One of the most beat-up books I own is a hardcover of the First Chronicles of Amber. I've read it probably more than any other book I own, despite the fact that I don't really like them all that much. You see, I like the setting. I don't like the characters and don't find Zelazny a particularly great writer....but he came up with a fantastic setting.
I game Amber Diceless all the time, attending at least one Ambercon a year and playing with local friends. So, this book is one of my most used gaming books. I find I refer to it for information more than the actual Roleplaying Books.
Starting Amber-in-Exile, I'm starting the second Amber game I've run set where the first book and most of the second book is canon, so I'm re-reading the books and I found this:
Corwin writes in chapter six of Nine Princes that there are three ways to travel in shadow, as far as he knew, that only the children of Amber could do.
The first is shifting of shadow or walking. He says nothing of this power coming from the Pattern, but actually says this power comes from the blood.
The second is use of the cards, created by Dworkin.
The third was the Pattern, also created by Dworkin for the family and according to him and it initiated the walker into, according to Corwin, "the system of the cards" and at its end could give the user the abililty to "stride across shadows."
Now, some could argue that this means that someone needs to have walked the Pattern to "stride across shadows," to shadow walk...which is what Wujick says in the rulebook, but unless there is another passage that says one has to initiate to the Pattern to walk shadow, I read this as saying that ending it, you can teleport across shadow but to simply walk, you need only be a child of Amber. I also read it this way: To create trumps and use them with any degree of skill, you have to walked the Pattern, since it initiates you in to the system of cards.
So, I begin to think that Wujick got it wrong. Does anyone who knows the novels better than me, know of a passage in the first series that infers that one need to walk the Pattern to be able to shadowshift?
Posted by Nuadha at September 3, 2006 2:11 PMI've often seen it played where you can walk in Shadow uncontrolled without Pattern, but the Pattern gives you the ability to reliably go from place to place. That was the compromise we settled on for House of Cards.

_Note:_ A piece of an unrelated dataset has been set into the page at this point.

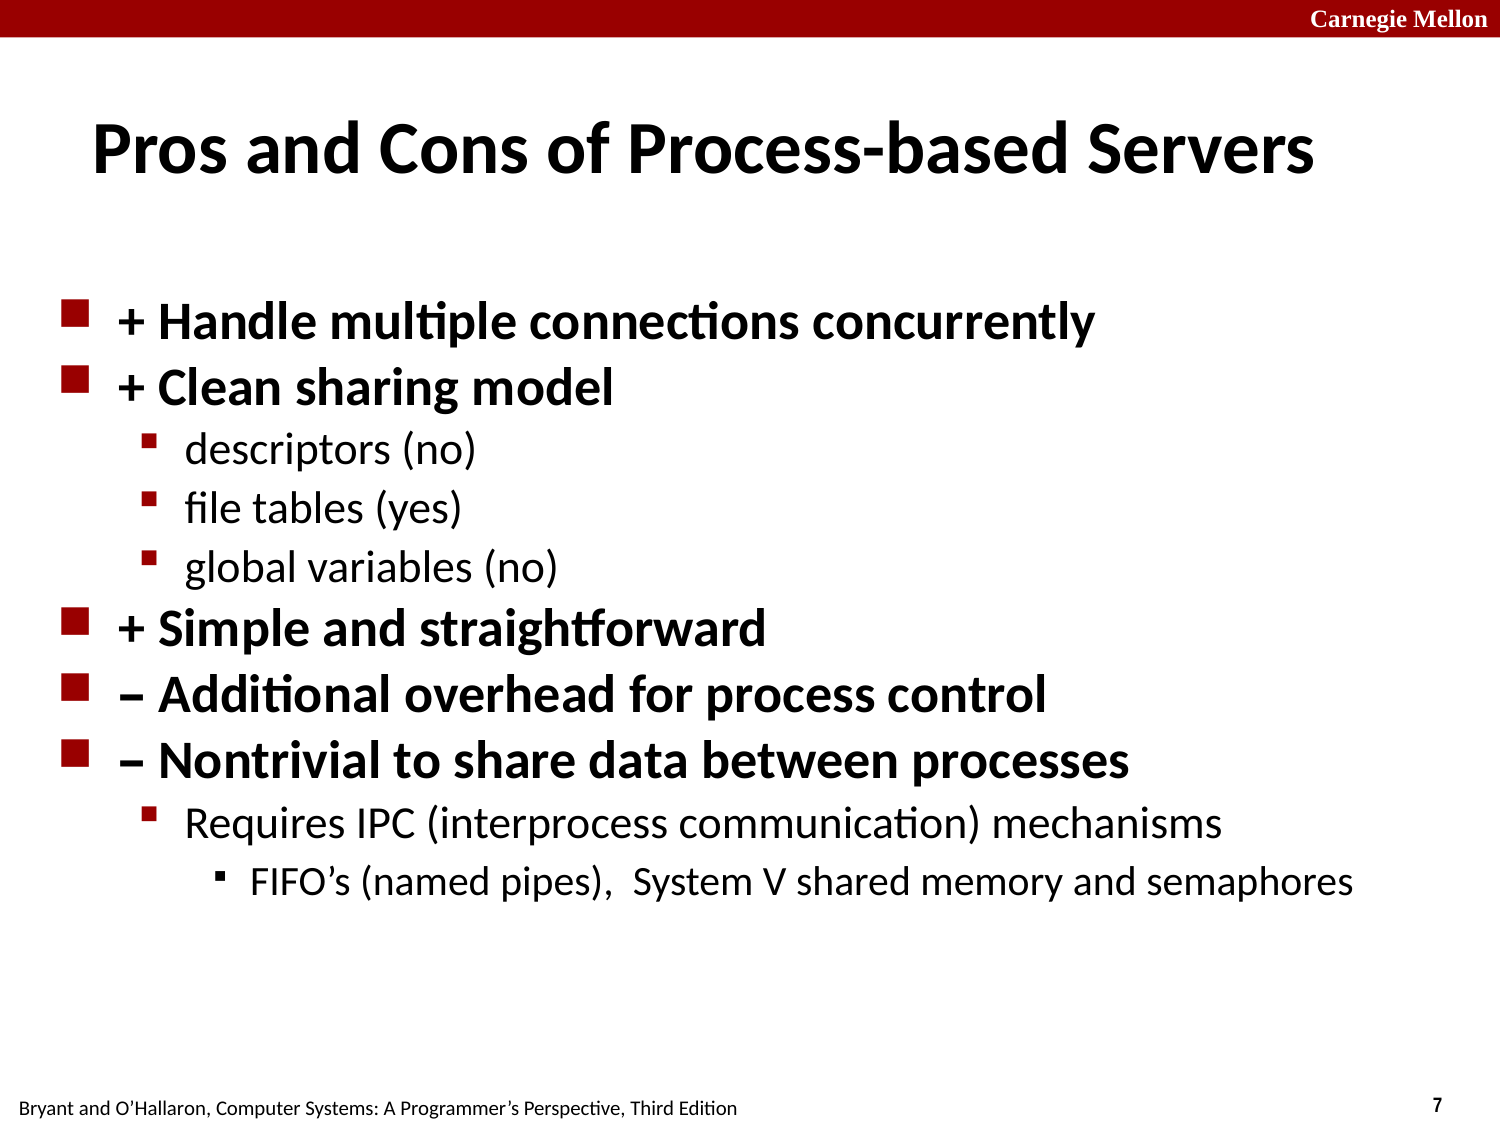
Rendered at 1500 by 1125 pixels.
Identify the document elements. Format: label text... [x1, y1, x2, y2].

list + Handle multiple connections concurrently + Clean sharing model descriptors (no) file tables (yes) global variables (no) + Simple and straightforward – Additional overhead for process control – Nontrivial to share data between processes Requires IPC (interprocess communication) mechanisms FIFO’s (named pipes), System V shared memory and semaphores [47, 287, 1481, 1093]
title Pros and Cons of Process-based Servers [77, 58, 1493, 230]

Posted by: Ginger Stampley at September 3, 2006 2:57 PMThere are a few comments in the book that imply that you can travel through Shadow without walking the Pattern. The section you cite is a little confusing. Because it says that a prince or princess of the blood can travel through Shadow, and then it describes the Pattern as something that grants that power but can only be walked by a prince or princess of the blood.
I think the safest answer overall is that the Amber books could have done well with better editing.
However, searching the text online (through one of those bootleg Russian sites), I turned up this quote, also in NPiA:
“Rebma is the ghost city.” be told me. “It is the ref!ection of Amber within the sea. In it, everything in Amber is duplicated, as in a mirror. Llewella's people live there, and dwell as though in Amber. They hate me for a few past peccadilloes, so I cannot venture there with you, but if you would speak them fair and perhaps hint at your mission, I feel they would let you walk the Pattern of Rebma, which, while it is the reverse of that in Amber, should have the same effect. That is, it gives to a son of our father the power to walk among Shadows.”
There are a couple implications in the Merlin series that you need Pattern, but you asked for second series.
There are stronger cases for walking through Shadow sans Pattern than the quote you listed above.
Random in SotU:
"As I went, I played the Shadow game we all learned as children. Pass some obstruction-a scrawny tree, a stand of stone-and have the sky be different from one side to the other."
Corwin in GoA:
“Because,” I said, “you dreamed a thing that is inscribed in your very genes. Why, how, I do not know. It demonstrates, however, that you are indeed a daughter of Amber. What you did was walk in Shadow. What you dreamed was the Great Pattern of Amber. By its power do those of the blood royal hold dominion over shadows. Do you understand what I am talking about?”
***
Like Ginger, I usually go with the latent shadowshifting ability. It's a bit stronger than what she describes. In my cosmology, the "royals" of Amber and Chaos are descended from either the Serpent or the Unicorn, and as such they have a touch of, for lack of a better word, the divine. Merlin notes that some magical creatures can travel through Shadow, and the royals are just such creatures. It's much slower than having a power to back it, but it's doable.
The kids in my game are all about finding alternate ways to get through Shadow, because simple Shadow travel with their own non-Pattern initiated abilities is a pain in the ass.